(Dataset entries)

● ● ● ● ● ● ●

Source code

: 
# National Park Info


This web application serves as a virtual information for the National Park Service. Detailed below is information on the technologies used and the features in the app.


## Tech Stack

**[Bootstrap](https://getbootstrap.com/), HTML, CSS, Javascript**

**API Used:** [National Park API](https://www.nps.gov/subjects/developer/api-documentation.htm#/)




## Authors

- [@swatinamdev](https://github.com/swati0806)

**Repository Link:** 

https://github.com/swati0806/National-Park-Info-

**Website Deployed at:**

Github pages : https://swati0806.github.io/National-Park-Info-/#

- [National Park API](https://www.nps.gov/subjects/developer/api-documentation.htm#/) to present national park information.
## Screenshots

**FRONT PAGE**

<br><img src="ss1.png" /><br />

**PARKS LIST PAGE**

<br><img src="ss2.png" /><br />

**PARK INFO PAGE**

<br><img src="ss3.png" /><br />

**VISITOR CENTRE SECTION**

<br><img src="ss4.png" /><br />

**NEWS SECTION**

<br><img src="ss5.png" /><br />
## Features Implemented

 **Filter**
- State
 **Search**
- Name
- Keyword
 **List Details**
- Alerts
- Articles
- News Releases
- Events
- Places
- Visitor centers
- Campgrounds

● ● ● ● ● ● ●

- _EXERCISE OBJECTIVE_: Echo these lines back word for word.

- _REPLY_:
Source code

: 
# National Park Info


This web application serves as a virtual information for the National Park Service. Detailed below is information on the technologies used and the features in the app.


## Tech Stack

**[Bootstrap](https://getbootstrap.com/), HTML, CSS, Javascript**

**API Used:** [National Park API](https://www.nps.gov/subjects/developer/api-documentation.htm#/)




## Authors

- [@swatinamdev](https://github.com/swati0806)

**Repository Link:** 

https://github.com/swati0806/National-Park-Info-

**Website Deployed at:**

Github pages : https://swati0806.github.io/National-Park-Info-/#

- [National Park API](https://www.nps.gov/subjects/developer/api-documentation.htm#/) to present national park information.
## Screenshots

**FRONT PAGE**

<br><img src="ss1.png" /><br />

**PARKS LIST PAGE**

<br><img src="ss2.png" /><br />

**PARK INFO PAGE**

<br><img src="ss3.png" /><br />

**VISITOR CENTRE SECTION**

<br><img src="ss4.png" /><br />

**NEWS SECTION**

<br><img src="ss5.png" /><br />
## Features Implemented

 **Filter**
- State
 **Search**
- Name
- Keyword
 **List Details**
- Alerts
- Articles
- News Releases
- Events
- Places
- Visitor centers
- Campgrounds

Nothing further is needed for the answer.